As Crawley presents it, the Globe, the country’s ruling-class broadsheet of record, differs from many American papers. “I’ve said it to a lot of advertisers: don’t lump us together, we’re not all equal,” he says. What makes the Globe special, he avers, is its ability to deliver an affluent demographic to advertisers. That he attributes to the paper’s strong brand identity, stemming from its respected journalists and the fact it projects a world view through Canadian eyes via a phalanx of foreign correspondents, unlike many U.S. papers which cut back on bureaus and turned to syndicated copy. He boasts of the support of its parent CTVglobemedia, a private company whose stakeholders include BCE Inc. (15 per cent), Torstar Corporation (20 per cent), Ontario Teachers’ Plan Board (25 per cent), and the Woodbridge Company Limited, the private holding company for the billionaire Thomson family (40 per cent). Being partly owned by Canada’s richest clan, who also owns Thomson Reuters, is a strength, says Crawley: “These people have a track record on a global scale over decades.”
The paper’s circulation drop—to some 295,000 average on weekdays, and 369,000 on weekends, as of March 31, down markedly from five years ago—was deliberate, the publisher says, the result of putting an end to giveaway copies to hotels and airlines to boost circulation numbers, a legacy of the battle with the National Post. “We’re making twice as much money,” he says. Combining print and online, readership is larger than it has ever been, at 2.9 million a week. The paper’s fully paid subscription base remains steady, Crawley says: “That’s the gold standard.”
Still, the Globe’s venerable history dating back to 1844 hasn’t insulated it from industry malaise. Revenues have slid in key advertising niches: jobs and careers, real estate and automotive. The paper laid off 30 staff earlier this year, its first job cuts since the 1982 recession. Last weekend, its union almost unanimously rejected a proposed six-year contract that demands wage rollbacks for 30 per cent of staff, a week’s unpaid vacation, extended work hours without additional pay, a pension plan restructuring that would cut benefits by up to 50 per cent for future retirees, and the ability to reclassify jobs. A strike or lockout could take place at midnight June 30.
Crawley is known to thrive on such combat. When he arrived in Canada in 1998 as the Globe’s president and COO, his first task was to stave off the upstart Conrad Black-backed National Post.
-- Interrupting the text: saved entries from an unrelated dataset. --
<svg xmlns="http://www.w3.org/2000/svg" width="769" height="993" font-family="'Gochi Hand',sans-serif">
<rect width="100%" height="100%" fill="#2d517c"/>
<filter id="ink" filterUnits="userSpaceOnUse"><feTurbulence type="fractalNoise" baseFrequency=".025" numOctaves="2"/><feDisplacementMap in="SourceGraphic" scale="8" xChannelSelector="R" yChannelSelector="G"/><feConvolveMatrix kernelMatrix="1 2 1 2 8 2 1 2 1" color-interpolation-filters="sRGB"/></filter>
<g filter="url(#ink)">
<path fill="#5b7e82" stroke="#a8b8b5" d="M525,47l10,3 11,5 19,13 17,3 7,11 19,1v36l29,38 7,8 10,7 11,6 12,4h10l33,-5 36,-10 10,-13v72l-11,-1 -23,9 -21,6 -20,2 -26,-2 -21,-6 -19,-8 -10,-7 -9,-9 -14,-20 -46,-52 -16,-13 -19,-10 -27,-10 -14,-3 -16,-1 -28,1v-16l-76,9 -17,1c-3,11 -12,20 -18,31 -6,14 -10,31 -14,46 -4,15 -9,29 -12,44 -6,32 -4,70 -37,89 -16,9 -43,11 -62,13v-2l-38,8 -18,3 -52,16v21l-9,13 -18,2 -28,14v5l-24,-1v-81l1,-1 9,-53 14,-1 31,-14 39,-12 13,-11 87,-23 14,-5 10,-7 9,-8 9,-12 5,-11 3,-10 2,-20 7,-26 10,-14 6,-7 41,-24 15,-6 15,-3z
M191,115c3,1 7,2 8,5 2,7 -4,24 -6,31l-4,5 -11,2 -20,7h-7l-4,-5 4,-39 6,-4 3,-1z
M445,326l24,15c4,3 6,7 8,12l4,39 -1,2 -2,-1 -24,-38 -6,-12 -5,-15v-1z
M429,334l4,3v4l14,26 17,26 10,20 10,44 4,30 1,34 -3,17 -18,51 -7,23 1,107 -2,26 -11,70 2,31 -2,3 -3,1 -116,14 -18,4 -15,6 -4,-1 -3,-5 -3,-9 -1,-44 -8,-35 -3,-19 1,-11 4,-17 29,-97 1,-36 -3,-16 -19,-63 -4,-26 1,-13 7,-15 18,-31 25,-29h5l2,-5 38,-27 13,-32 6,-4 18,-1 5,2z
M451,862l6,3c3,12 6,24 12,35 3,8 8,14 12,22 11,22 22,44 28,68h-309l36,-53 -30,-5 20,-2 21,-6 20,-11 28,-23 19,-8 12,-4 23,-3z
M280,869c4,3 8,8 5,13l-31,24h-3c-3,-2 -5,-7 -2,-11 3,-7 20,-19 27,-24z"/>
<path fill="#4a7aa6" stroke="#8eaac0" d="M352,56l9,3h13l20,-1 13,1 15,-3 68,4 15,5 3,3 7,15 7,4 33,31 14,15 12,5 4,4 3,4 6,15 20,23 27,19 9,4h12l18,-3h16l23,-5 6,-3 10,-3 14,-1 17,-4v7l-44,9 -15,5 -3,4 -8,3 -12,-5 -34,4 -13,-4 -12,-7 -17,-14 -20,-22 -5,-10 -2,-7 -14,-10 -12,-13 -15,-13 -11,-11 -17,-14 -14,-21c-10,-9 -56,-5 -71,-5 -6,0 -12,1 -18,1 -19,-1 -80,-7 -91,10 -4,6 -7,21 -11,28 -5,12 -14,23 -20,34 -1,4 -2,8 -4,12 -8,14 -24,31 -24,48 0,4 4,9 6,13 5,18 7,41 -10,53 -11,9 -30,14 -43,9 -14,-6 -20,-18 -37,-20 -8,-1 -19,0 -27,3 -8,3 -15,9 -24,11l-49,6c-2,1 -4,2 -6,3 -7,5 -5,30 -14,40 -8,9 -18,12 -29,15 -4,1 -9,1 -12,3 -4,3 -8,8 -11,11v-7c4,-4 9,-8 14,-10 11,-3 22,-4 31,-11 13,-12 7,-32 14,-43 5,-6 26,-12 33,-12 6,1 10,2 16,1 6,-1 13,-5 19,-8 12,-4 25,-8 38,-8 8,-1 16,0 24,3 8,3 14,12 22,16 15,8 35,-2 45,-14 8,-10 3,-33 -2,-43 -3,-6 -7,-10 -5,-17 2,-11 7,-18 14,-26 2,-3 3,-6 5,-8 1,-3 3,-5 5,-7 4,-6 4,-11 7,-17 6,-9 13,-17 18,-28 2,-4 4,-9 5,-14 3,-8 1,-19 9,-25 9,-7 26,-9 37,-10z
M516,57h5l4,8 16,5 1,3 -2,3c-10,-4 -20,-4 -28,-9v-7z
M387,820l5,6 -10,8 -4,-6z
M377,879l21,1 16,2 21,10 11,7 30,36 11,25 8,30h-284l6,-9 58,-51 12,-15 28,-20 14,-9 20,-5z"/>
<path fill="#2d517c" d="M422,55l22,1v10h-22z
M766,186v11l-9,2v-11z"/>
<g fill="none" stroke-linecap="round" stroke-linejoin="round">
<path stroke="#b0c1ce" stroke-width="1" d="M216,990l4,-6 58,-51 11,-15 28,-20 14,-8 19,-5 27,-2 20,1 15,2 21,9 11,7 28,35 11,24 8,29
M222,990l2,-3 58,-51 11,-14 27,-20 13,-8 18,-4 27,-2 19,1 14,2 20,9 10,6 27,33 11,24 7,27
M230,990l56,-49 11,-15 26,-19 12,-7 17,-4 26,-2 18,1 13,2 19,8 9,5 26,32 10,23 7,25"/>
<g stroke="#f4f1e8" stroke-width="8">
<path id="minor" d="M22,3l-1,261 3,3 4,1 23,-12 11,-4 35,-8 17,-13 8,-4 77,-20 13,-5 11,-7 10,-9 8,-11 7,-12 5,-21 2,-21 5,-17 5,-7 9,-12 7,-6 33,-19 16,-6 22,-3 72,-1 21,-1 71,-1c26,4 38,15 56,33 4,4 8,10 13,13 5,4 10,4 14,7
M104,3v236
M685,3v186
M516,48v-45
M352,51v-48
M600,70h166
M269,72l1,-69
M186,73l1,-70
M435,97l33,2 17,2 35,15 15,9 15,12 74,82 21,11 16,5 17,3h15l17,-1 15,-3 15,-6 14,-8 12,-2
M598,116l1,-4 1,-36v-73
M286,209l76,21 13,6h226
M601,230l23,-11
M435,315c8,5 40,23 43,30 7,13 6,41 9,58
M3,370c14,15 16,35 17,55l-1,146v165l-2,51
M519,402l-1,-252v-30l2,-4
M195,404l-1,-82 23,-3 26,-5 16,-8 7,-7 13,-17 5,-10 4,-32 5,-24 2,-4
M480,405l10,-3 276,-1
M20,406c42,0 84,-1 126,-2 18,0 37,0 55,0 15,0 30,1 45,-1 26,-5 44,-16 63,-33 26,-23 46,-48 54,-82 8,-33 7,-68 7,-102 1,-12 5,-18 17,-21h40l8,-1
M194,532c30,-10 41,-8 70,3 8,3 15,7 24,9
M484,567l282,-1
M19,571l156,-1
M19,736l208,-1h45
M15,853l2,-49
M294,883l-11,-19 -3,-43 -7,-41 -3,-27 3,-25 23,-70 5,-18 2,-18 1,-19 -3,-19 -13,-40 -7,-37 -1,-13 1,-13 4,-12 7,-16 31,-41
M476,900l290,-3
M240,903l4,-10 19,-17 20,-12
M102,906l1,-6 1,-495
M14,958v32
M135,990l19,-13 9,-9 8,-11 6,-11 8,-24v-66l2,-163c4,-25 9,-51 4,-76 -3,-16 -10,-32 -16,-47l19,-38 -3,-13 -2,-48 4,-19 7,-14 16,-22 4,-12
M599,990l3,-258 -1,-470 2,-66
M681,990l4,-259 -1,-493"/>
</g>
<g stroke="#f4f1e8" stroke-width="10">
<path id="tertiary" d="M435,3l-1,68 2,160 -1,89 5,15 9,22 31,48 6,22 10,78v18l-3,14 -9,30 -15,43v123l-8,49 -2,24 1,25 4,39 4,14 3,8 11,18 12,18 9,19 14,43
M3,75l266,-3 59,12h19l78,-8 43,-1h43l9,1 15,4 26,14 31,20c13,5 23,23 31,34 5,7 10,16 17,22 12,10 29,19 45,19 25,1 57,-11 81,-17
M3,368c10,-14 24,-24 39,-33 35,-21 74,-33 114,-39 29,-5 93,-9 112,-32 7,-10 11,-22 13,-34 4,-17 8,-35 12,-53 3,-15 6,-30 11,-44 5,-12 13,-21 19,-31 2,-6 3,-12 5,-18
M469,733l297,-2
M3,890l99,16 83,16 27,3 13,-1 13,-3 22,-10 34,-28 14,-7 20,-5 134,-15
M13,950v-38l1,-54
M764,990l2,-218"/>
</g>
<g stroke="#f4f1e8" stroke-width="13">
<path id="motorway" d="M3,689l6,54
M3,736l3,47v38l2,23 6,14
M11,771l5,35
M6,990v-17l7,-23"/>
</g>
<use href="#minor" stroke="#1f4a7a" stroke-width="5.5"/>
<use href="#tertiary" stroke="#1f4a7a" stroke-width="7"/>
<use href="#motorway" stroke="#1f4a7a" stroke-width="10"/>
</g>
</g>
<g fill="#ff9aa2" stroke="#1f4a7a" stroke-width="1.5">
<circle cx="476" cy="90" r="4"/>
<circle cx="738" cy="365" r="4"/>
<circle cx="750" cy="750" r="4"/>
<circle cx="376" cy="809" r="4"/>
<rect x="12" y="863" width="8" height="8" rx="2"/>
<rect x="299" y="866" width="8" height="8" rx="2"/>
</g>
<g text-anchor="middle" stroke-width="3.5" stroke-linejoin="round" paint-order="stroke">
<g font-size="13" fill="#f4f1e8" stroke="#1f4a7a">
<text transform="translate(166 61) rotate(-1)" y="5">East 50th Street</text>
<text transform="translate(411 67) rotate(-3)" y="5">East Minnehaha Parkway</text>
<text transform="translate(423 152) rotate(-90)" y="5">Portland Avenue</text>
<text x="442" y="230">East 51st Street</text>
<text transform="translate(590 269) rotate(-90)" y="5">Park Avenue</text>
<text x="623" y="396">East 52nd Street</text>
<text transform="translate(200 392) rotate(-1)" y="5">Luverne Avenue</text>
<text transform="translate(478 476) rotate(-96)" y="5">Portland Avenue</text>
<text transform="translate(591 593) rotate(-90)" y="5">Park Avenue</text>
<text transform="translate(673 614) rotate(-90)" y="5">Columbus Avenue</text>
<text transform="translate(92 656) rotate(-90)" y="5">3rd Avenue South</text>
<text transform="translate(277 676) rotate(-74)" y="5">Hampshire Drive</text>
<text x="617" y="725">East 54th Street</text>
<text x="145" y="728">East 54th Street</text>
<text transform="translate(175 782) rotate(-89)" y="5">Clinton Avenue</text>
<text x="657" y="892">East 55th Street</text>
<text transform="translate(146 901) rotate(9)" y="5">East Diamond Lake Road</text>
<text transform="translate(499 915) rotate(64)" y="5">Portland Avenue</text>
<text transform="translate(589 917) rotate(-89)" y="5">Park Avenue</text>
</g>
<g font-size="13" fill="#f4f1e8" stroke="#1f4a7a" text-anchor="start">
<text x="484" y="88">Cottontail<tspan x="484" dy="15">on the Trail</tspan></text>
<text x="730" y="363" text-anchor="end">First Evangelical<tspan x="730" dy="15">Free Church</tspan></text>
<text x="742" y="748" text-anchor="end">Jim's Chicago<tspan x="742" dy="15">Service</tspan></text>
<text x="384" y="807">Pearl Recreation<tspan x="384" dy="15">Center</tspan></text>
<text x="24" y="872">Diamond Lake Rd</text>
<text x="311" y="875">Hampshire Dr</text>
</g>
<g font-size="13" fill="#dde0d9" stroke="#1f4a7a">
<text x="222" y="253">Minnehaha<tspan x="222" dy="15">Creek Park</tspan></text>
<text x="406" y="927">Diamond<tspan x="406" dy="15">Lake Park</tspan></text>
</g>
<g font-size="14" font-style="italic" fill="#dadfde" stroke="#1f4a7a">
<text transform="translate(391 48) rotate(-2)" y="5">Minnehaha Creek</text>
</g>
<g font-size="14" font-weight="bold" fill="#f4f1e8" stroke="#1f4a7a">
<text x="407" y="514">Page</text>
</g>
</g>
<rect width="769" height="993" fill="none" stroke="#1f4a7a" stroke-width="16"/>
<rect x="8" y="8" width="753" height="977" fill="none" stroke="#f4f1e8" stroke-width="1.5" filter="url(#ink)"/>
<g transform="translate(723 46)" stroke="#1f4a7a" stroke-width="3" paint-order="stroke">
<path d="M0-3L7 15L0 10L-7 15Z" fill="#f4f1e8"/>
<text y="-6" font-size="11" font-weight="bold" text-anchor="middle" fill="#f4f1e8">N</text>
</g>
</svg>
Named publisher and CEO in 1999, he travelled to the U.K. to recruit Fleet Street journalists to tart up the “Grey Lady of Front Street.” With him was then- editor-in-chief William Thorsell, unaware he was selecting his successor in Richard Addis. That skirmish is now long over, the Brits returned home, and the Post’s current owner, CanWest Global Communications, is scrambling to restructure its massive debt to avoid bankruptcy protection.